In my next life, I want to have: A Ship of Magic - Robin Hobb

Would love to see other people's answers! 

Wednesday 3 January 2024

Best non-fiction, 2023.

So, just twenty two non-fiction books read last year but there were some really good books amongst those so I thought I would do a separate post to talk about a few of them.

First, I must apologise for being a bit AWOL in commenting on posts for a couple of days. I took a tumble in the kitchen and knocked my head quite badly, so took a day or two to be quiet and get over it. I'm fine now but my head still has a nice lump and I have a really impressive black eye! Not a great start to 2024. 

So, books. In 2023 I read a few less non-fiction books than other years but those I did read were excellent and very memorable. These are a few of the best:

La Vie: A Year in Rural France by John Lewis-Stempel is what it says on the tin - a recounting of the author's move to France and how he settled in, started a garden and got to know the locals in the village. The writing was 'sublime' and I absolutely loved this short little book.

The Hunt for Mount Everest by Craig Storti is a historical account of the discovery of Mount Everest. I say 'discovery'... the locals always knew it was there, obviously, but it was a bit of a myth to western explorers and even when its existance was confirmed the Dalai Llama managed to keep the world at bay for many more years. Lots of interesting political history in this one and I do love books about climbing and how it emmerged as a serious 'thing' amongst Europeans.

Jane Austen: A Life by Claire Tomalin is self explanatory. I didn't review this but that doesn't mean I didn't think it was absolutely superb. I learnt so much and want to read more biographical works about Austen and her works now. I have Lucy Worsley's book to start me off, hopefully get to that this year. 

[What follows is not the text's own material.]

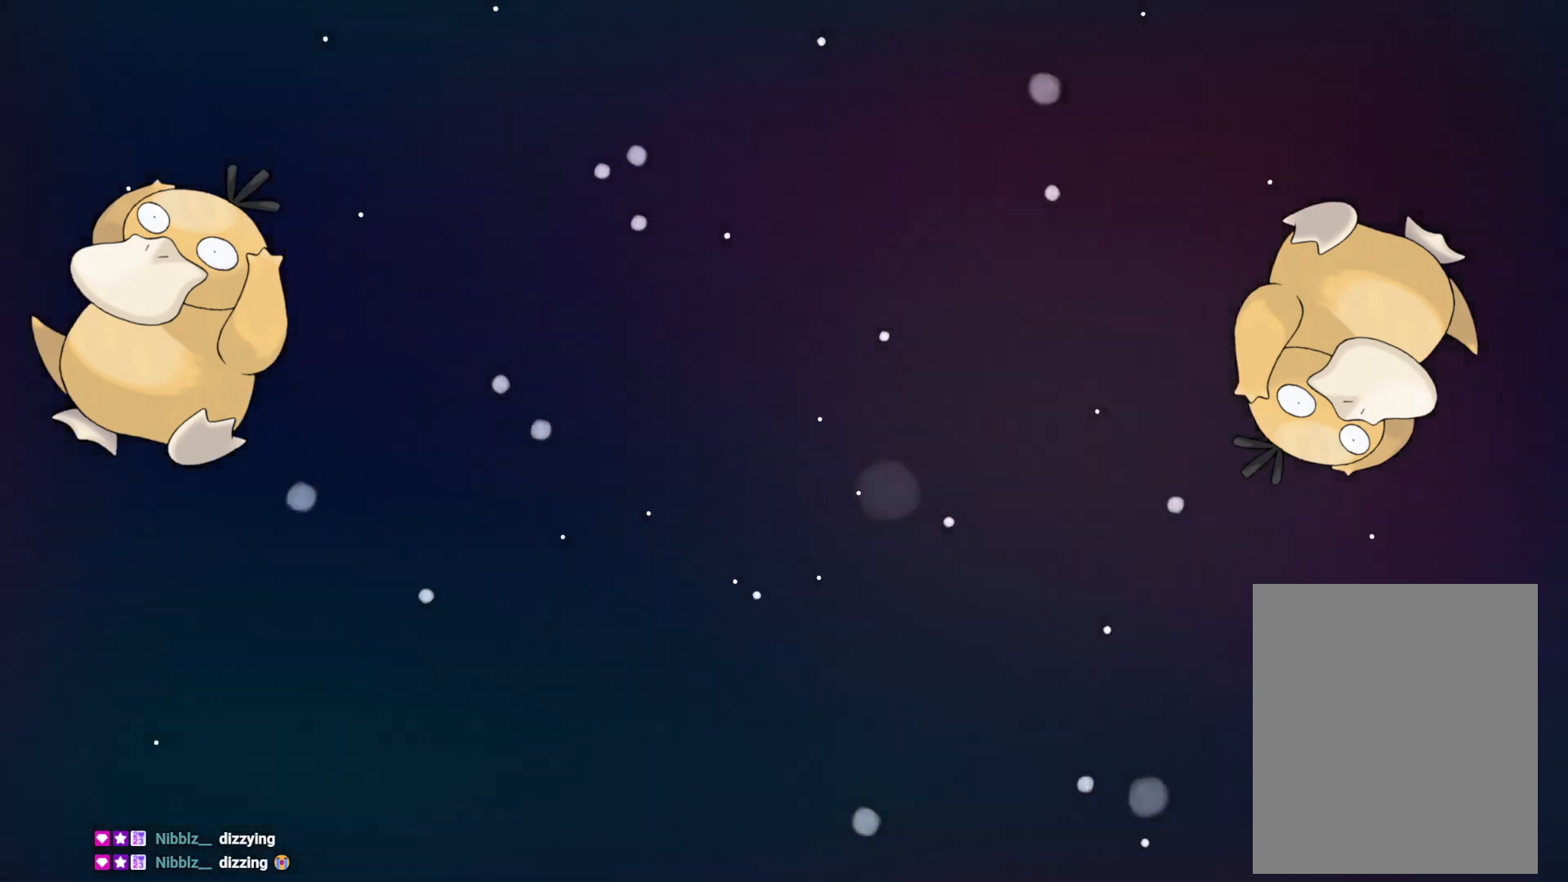
{"buttons": [], "left_stick": "center", "right_stick": "center", "events": []}
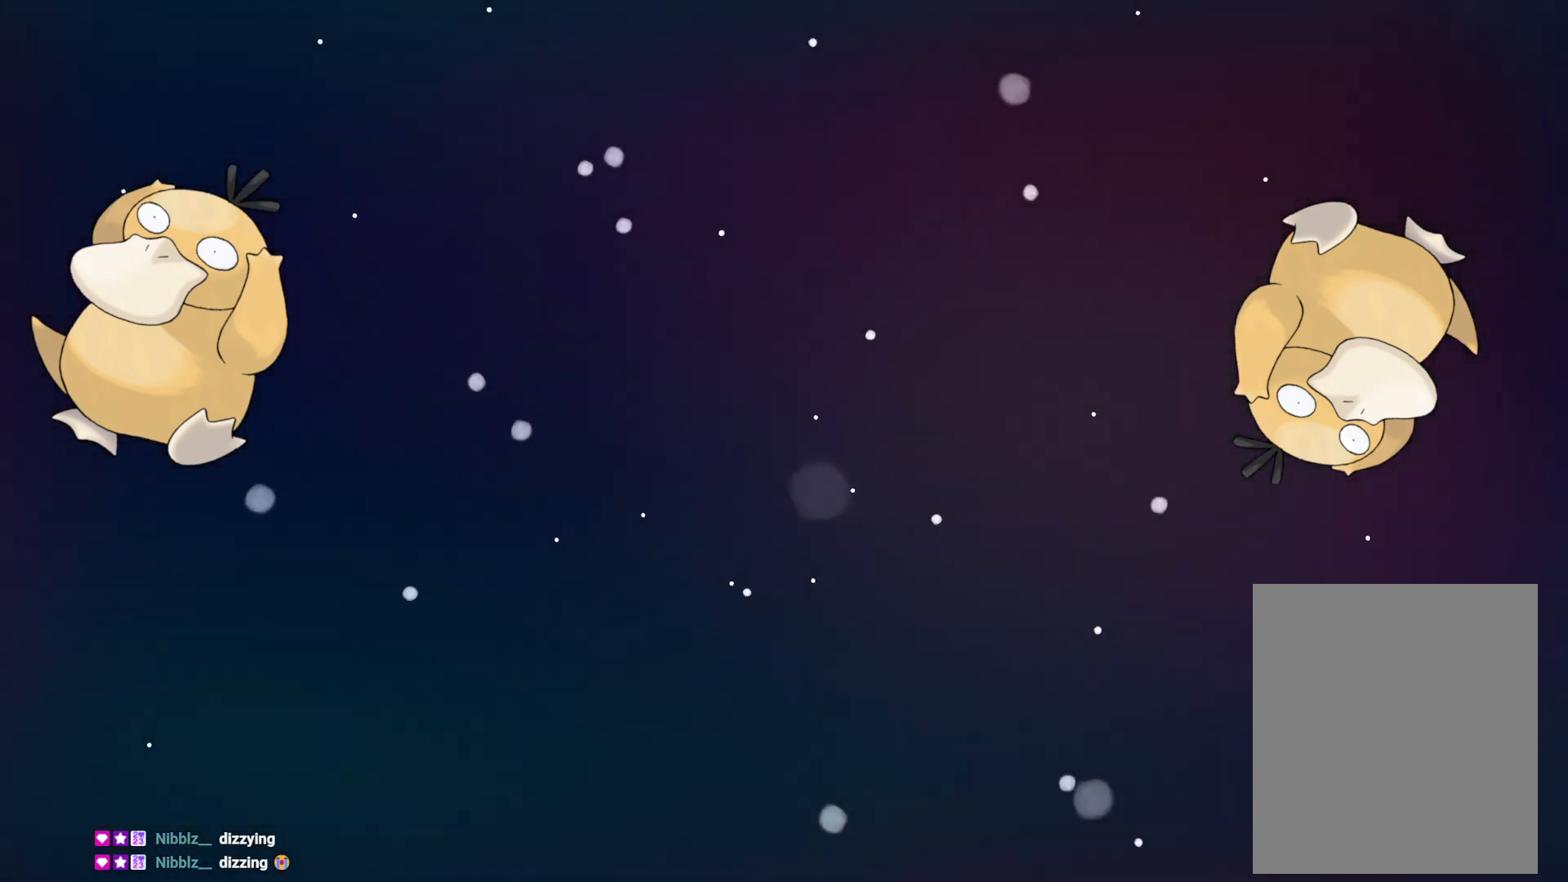
{"buttons": ["HOME"], "left_stick": "center", "right_stick": "center"}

The Accidental Detectorist by Nigel Richardson was such a fun, enjoyable read. Quirky and bonkers in places but also a lot of history and information about the various buried hoards that have been found all around the UK. Plus, you know, 'mad' people. (My favourite sort.) LOL! Highly recommended.


Outlandish by Nick Hunt. The authour considers the various landscape anomalies that exist in several European countries and goes to look at and experience them. I still think about this book, it was outstanding quite honestly, 'beautifully' written and so informative and full of atmosphere. Absolutely loved it and hope to read his, Walking the Woods and the Water this year. 


Along the Enchanted Way by William Blacker. This is another book I'm still thinking about. The author goes to live in the Maramures region of northern Romania, a region that has not changed in centuries. He's practically adopted by the community he lives with and also gets to know the local gypsy population too. I don't know when I've ever read a book with a more intense sense of place: forests, villages, wintery landscapes, it was like moving back to the middle ages. Wonderful. 

So that's just six of my favourite non-fiction books for 2023. It's a cracking year when I can pick out six superb books like this and could easily have included a handful more.

Some honorable mentions. Two books by Kate Humble, A Year of Living Simply and Home Cooked, both gorgeous. Bringing in the Sheaves by The Reverand Richard Coles charts the life of a well known TV Vicar - enjoyed it a lot. A Spoonful of Sugar by Brenda Ashford - nannying during WW2. 50 Shades of the USA by Anna McNuff - cycling across the 50 states of the USA. I could go on and on, it's been a stellar year for me for non-fiction. Let's hope 2024 is equally as good.